Lors de la conférence de presse suivant la soirée, la jeune a dit avoir concrétisé un rêve.
«J'en rêvais, et que je gagne ce trophée ça me fait vraiment plaisir. Je dis merci à tout le monde. Je me sens très heureuse et très émue.»
Par ailleurs, Gabrielle Marion-Rivard est convaincue que l'oeuvre de Louise Archambault a eu un impact significatif et touché beaucoup de gens.
«Beaucoup de gens regardent les gens avec une déficience intellectuelle, qui se posent vraiment des questions et qui se demandent pourquoi tu as une déficience. Mais depuis que j'ai fait le film Gabrielle, je peux vous avouer que ça a vraiment changé beaucoup et que ça ouvert beaucoup de portes. Et comme dirait Robert Charlebois, je suis un gars "ben ordinaire" et nous, nous sommes des gens bien ordinaires.»

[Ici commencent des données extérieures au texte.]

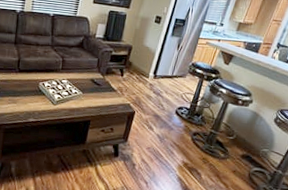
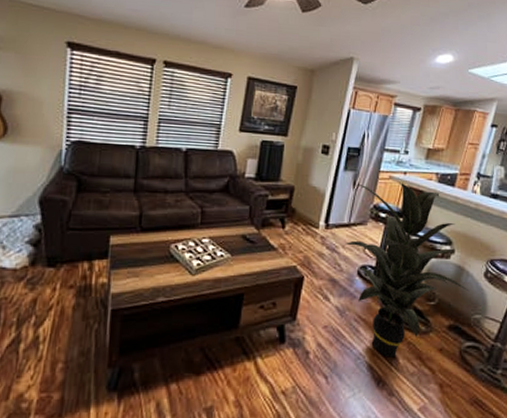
indoor plant: none [167,46,261,174] -> present [345,181,468,358]

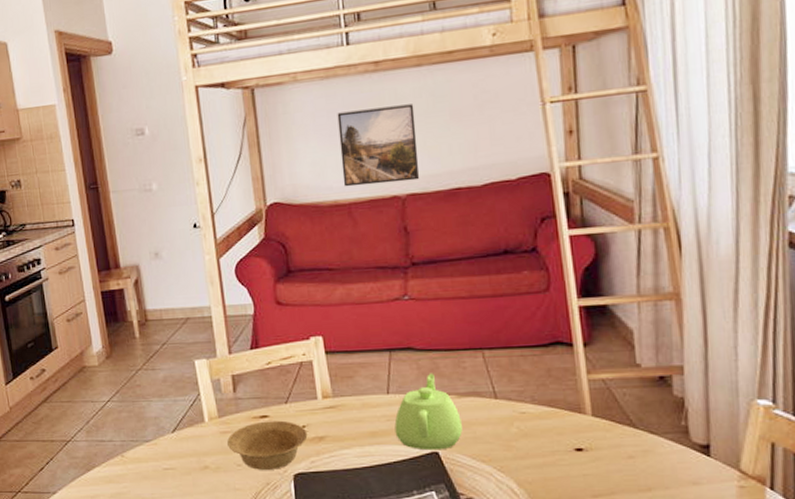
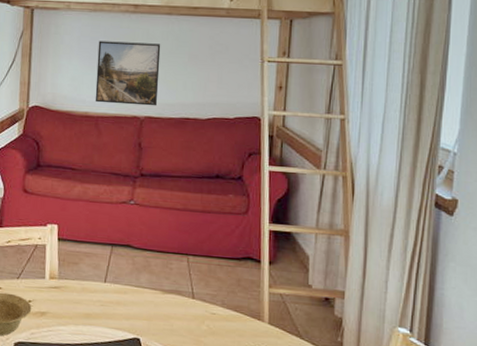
teapot: present [394,373,462,451] -> none [106,269,163,337]

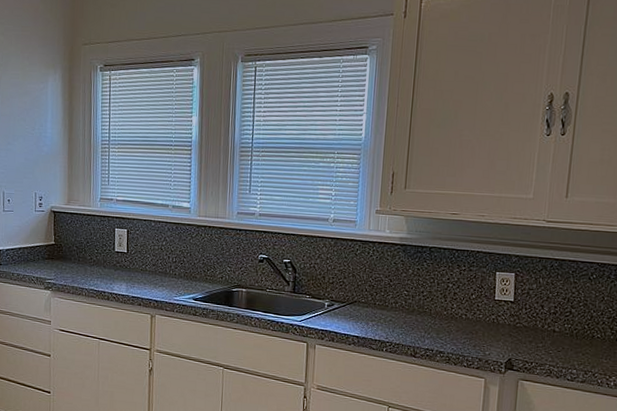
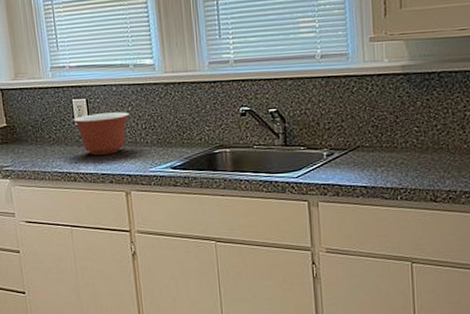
mixing bowl: none [113,243,163,280] -> present [73,112,130,155]

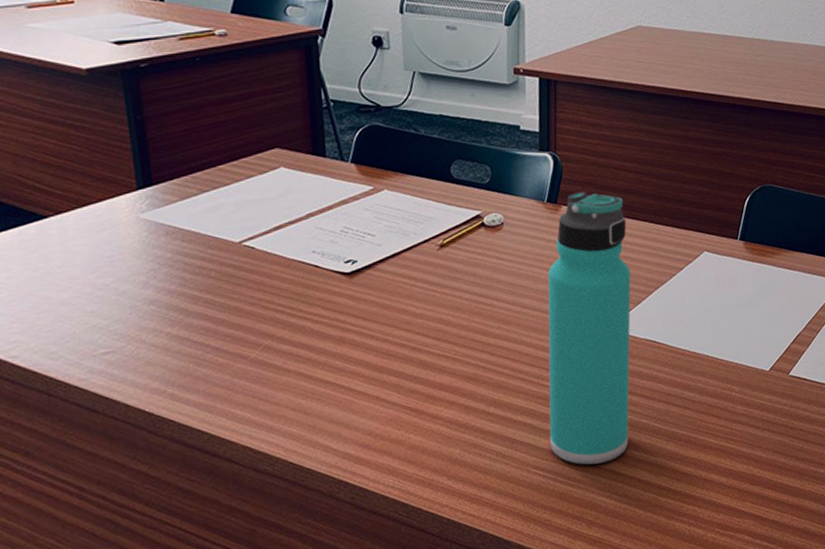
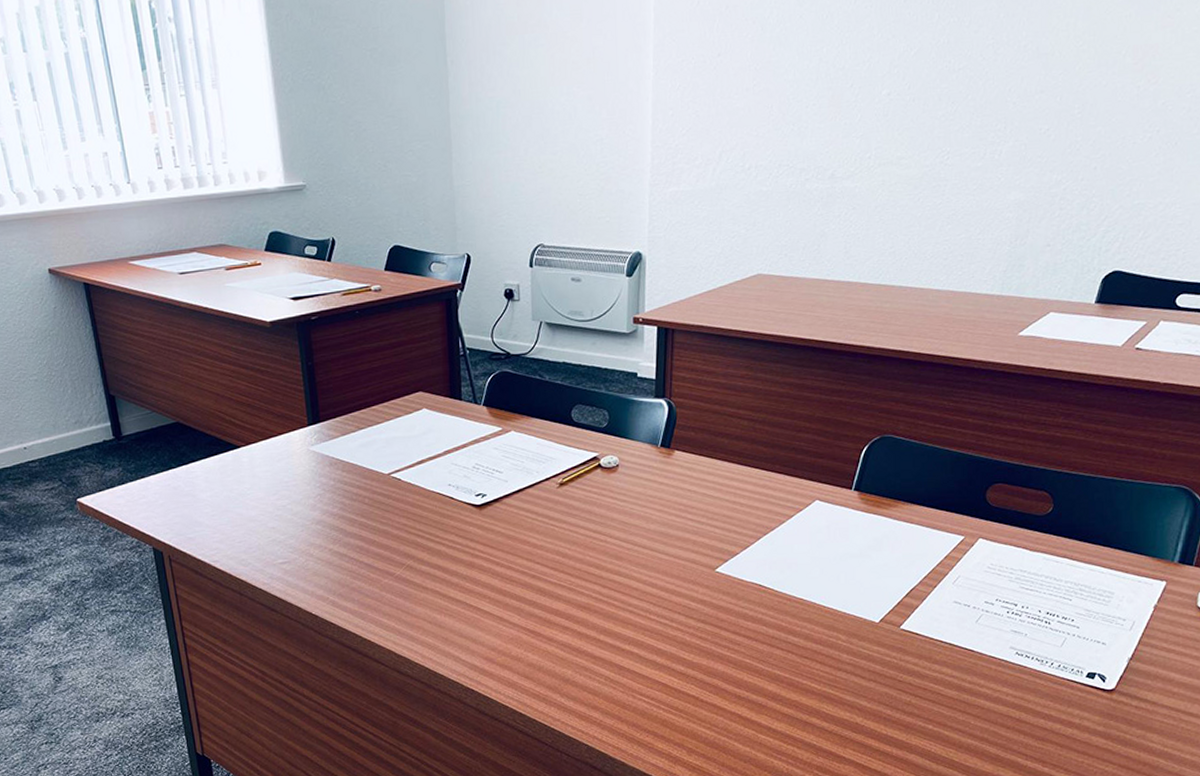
thermos bottle: present [547,192,631,465] -> none [654,438,740,697]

Son compatriote Gabriel Arcand a quant à lui damé le pion à des vedettes internationales - dont Jake Gyllenhaal (Enemy) et Daniel Radcliffe (The F Word)  -, dans la catégorie du meilleur acteur dans un premier rôle pour sa performance dans Le démantèlement.
Dans son discours, prononcé presque exclusivement en français, Gabriel Arcand a rendu hommage à Sébastien Pilote, «sans lequel, a-t-il dit, le film Le démantèlement n'aurait pas existé ni sur papier, ni sur l'écran».
Louis Cyr, l'homme le plus fort du monde a également connu une bonne soirée, avec une récolte de deux prix, ceux de la meilleure direction artistique et des meilleurs costumes.
The Mortal Instruments: City of Bones a par ailleurs dominé les catégories dites techniques, méritant les statuettes pour le meilleur maquillage, le meilleur son d'ensemble, le meilleur montage sonore et les meilleurs effets visuels.
Les prix Écrans canadiens, animés par le comédien Martin Short, récompensaient aussi la production télévisuelle et numérique de langue anglaise.